Dee’s Country Cocktail Lounge is a self-professed ’70s-inspired “dive,” with a modest stage and a less modest disco ball. The roughly 100-person venue shut down mid-March 2020, and stayed that way for five months because Nashville’s capacity limits made it too costly to reopen.
Now that things are starting to open again, co-owners Amy Dee Richardson and Daniel Walker wish the city would step up and better support music venues.
“I would like to see some more help coming from the government in the observation that, ‘Hey, we are Music City, so let’s go ahead and protect our musicians, our artists and the venues that support those musicians more,’” Walker said.
Other city governments around the country have done that. New York is helping with an effort to pay artists to do hundreds of pop-up performances on the streets as well as to play at vaccine sites. Chicago’s mayor launched a year-long effort to connect the city’s artists with paid gigs, including a new festival designed to honor the city’s diverse musical history.

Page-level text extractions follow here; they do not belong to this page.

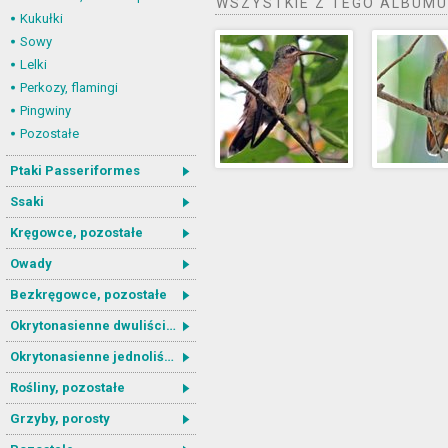
WSZYSTKIE Z TEGO ALBUMU
Kukułki
Sowy
Lelki
Perkozy, flamingi
Pingwiny
Pozostałe
Ptaki Passeriformes
Ssaki
Kręgowce, pozostałe
Owady
Bezkręgowce, pozostałe
Okrytonasienne dwuliścienne
Okrytonasienne jednoliścienne
Rośliny, pozostałe
Grzyby, porosty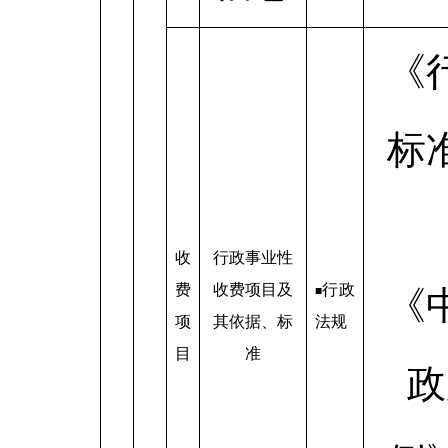
《
标
收
行政事业性
费
收费项目及
行政
■
《
项
其依据、标
法规
目
准
政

So far, Nashville –– which is indeed known as Music City –– has not. That’s pushed Nashville’s independent venues and musicians to try and navigate reopening on their own.
Musician Colleen Orender started playing at Dee’s again to small audiences. She says the city didn’t do enough to let people know that there are ways to safely see shows. “Music is a draw for everybody that comes to Music City, that’s what we are called, so they should have figured that out first,” Orender said.

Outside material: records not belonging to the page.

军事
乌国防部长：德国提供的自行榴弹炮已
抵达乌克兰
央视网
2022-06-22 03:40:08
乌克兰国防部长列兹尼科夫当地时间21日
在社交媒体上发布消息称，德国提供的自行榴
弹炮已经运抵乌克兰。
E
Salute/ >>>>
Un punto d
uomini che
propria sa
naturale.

The mayor’s office said the local vaccine rollout should trickle down to benefit musicians and venues. But the city still lags behind the national average for vaccine rates.
Nashville does have a fund it uses every year to solicit ideas to bring visitors to Nashville. This year that fund, which comes from hotel taxes, is estimated to be about $2 million in size –– with fewer people stayed in hotels during the pandemic, the pot is smaller than usual. One idea from a local nonprofit group, Sow Good, is to have a concert series.
“This is Music City,” said Sow Good board member Mark Eatherly. “Not only should we have recovery concerts, they should be the best recovery concerts in the world.”
The city will decide how to use the funds in late June.
Why are consumer prices rising?
Some shoppers may have noticed that their grocery bills are higher lately. Prices for energy and used cars and trucks are also up. Jayson Lusk, head of the agricultural economics department at Purdue University, said that multiple factors have been pushing up food prices, including China purchasing more American products recently, more people driving and pandemic-related challenges in supply chains and workforces. Also, wages are up, although productivity has been growing faster than labor compensation for decades. “I expect inflation to probably continue for the next half a year, at least,” Lusk said.
Read more about inflation here.
What does the CDC’s most recent mask guidance mean for stores and their workers?
By now you’ve heard the news on that guidance: Vaccinated people no longer need to wear a face mask indoors in most settings. Still, local governments and businesses are permitted to require them. Mask mandates have been tricky, even dangerous, for public-facing businesses to navigate. Retail workers around the country have been harassed and physically attacked while enforcing mask mandates. “The updated guidance has created an impossible situation for retailers,” said Lisa LaBruno, senior executive vice president of retail operations & innovation with the Retail Industry Leaders Association. “There is now ambiguity in expectations, both from retail team members and from customers.”
Why do you have to be out of work for more than six months before you’re classified as “long-term unemployed”?
After all, people start feeling the stress and financial hardship of long-term unemployment before they hit the 27-week mark. According to the latest data from the Bureau of Labor Statistics, 4.2 million Americans are long-term unemployed. Patrick Carey, an assistant commissioner in the Office of Employment and Unemployment at the statistics bureau, has one explanation. “The breakout of 27 or more weeks accords well with the maximum length of time that many states offer regular unemployment insurance benefits,” Carey said.